The appointment of Mr Costello to the board in 2009 by Penny Wong arguably failed the ASX guidelines for independent directors.

Given that Mr. Costello started the fund as treasurer, it can’t be said that he didn’t have a “material relationship” with the fund for at least three years, in addition to having had his say. to say about the members of the board of directors.

(2009 was when a Labor government tried to be non-partisan in its appointments – a policy that was dramatically torn apart by the Coalition, swiftly misleading Labor appointees, regardless of ability, before the wholesale stacking of various government bodies with the politically connected.)

There is also a question of Mr. Costello’s longevity.

The guidelines of the Australian Institute of Company Directors state that “it is good that a director’s term of office should be limited to encourage renewal”.

By the time Mr.
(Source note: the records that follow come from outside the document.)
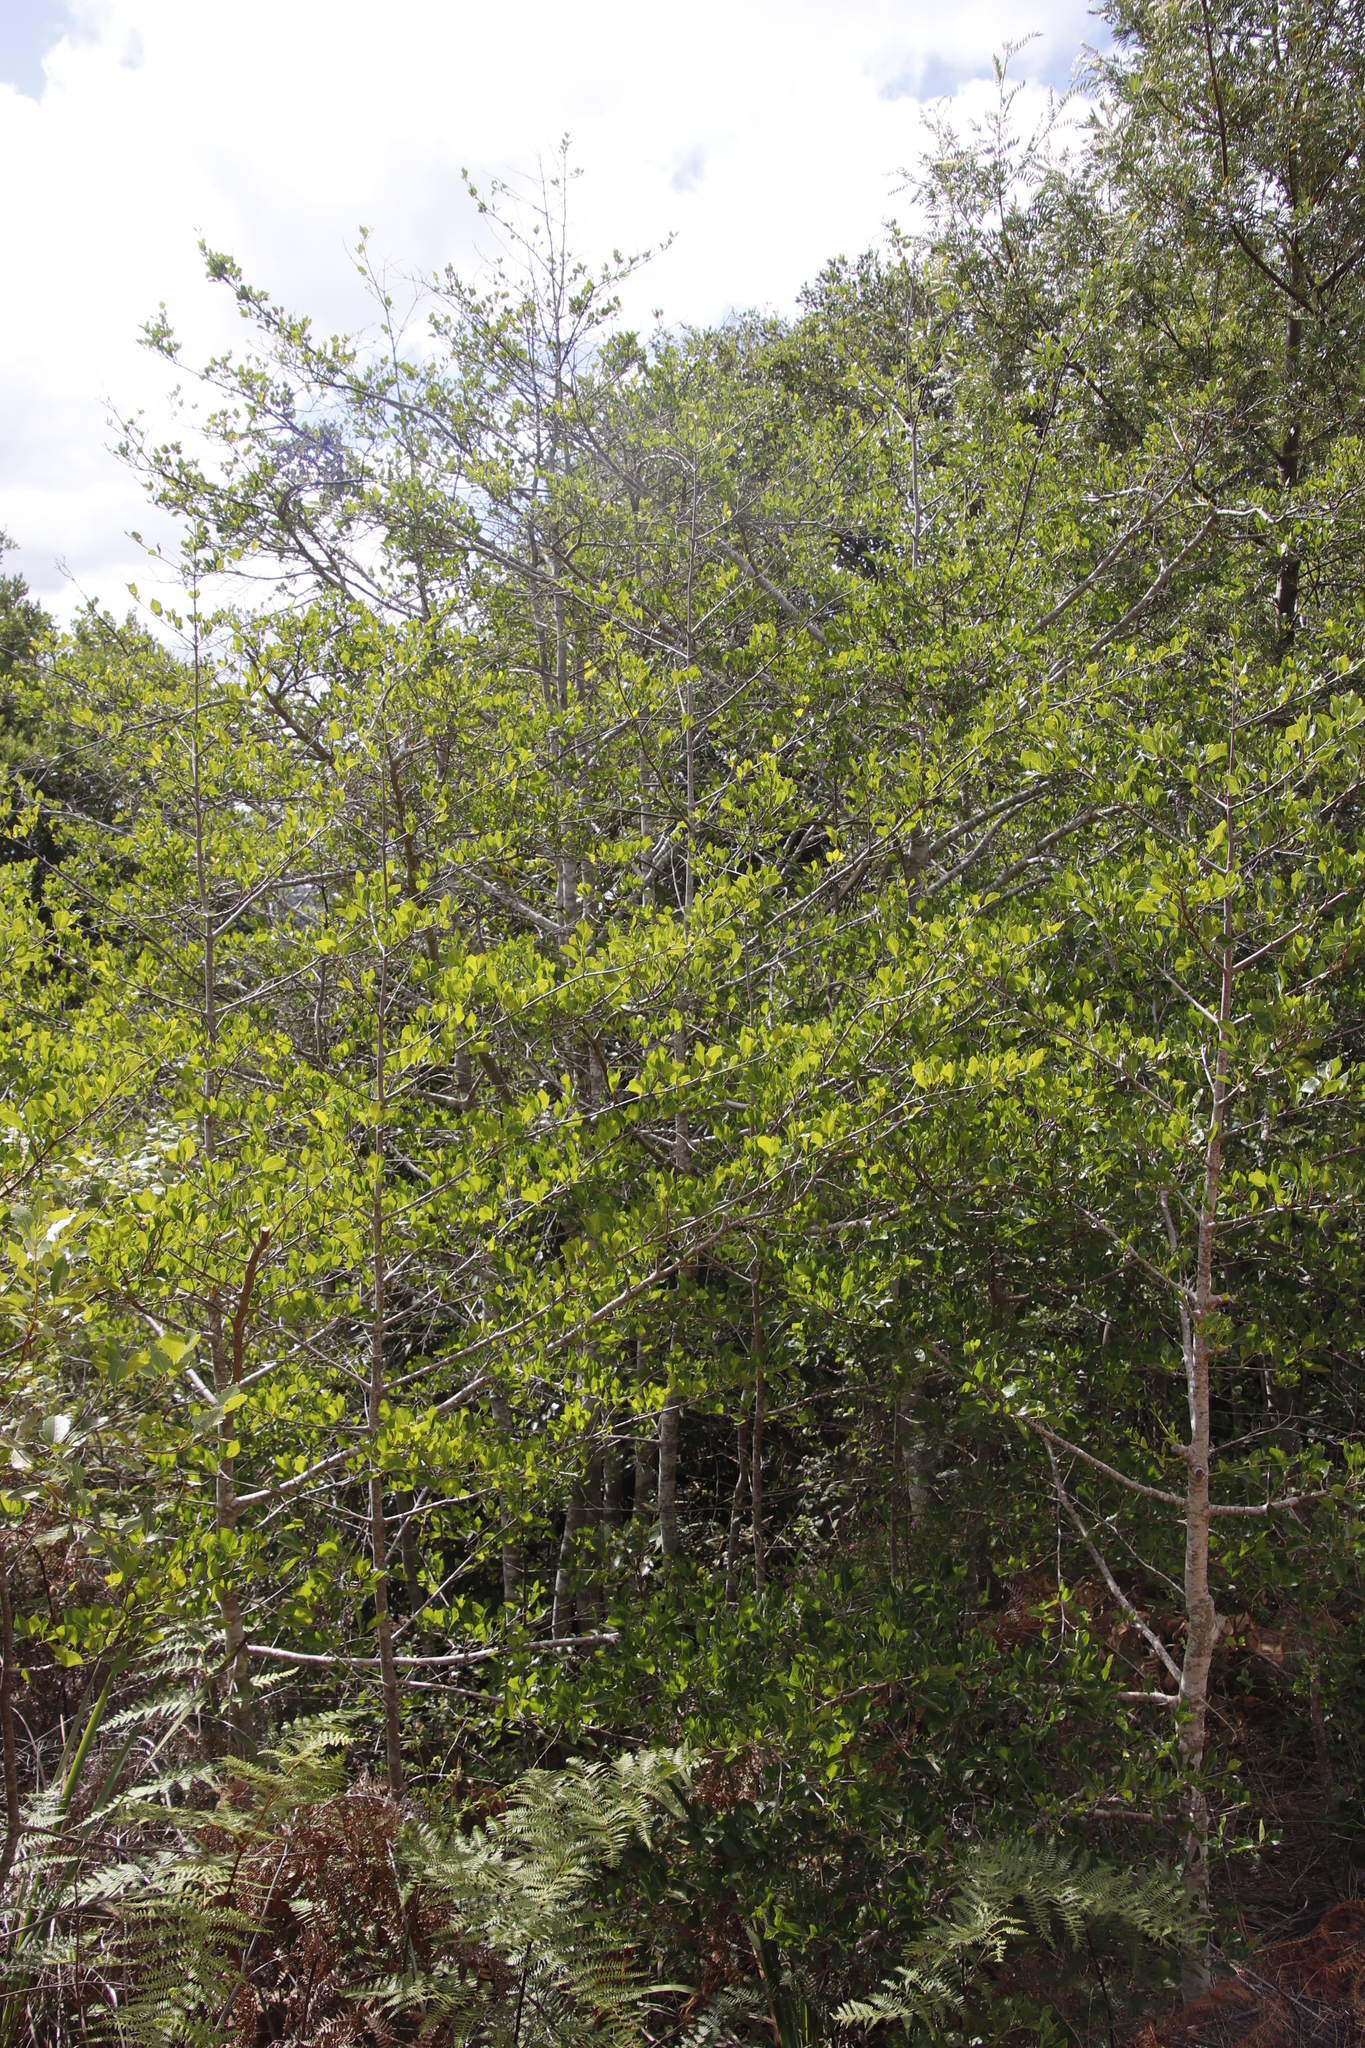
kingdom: Plantae
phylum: Tracheophyta
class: Magnoliopsida
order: Metteniusales
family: Metteniusaceae
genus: Apodytes
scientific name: Apodytes dimidiata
Costello completes his second five-year term as chairman, he will have served on the board for 15 years.

And another Future Fund governance issue is that prominent Liberal Party donor John Poynton will remain on the board after having to resign from Crown Resorts due to a “perceived lack of independence”.

But there is no doubt that the usual problem of questionable ethics, money laundering and shady customers in Australian casinos is also the fault of the RBA.

The reality of the RBA commentary focus is that it’s easy and everyone does it.

Everyone with a mortgage is quickly baited by a “rate hike!” big title.

Anyone worried about asset price inflation (i.e. the house price bubble) wants to see a change.

Anyone who wants to distract from the government’s economic failure is happy to push the wheelbarrow.

After all, there is an unsubstantiated claim that the Liberal Party is a “best at managing the economy” to bolster.

Anything less than good must be someone else’s fault.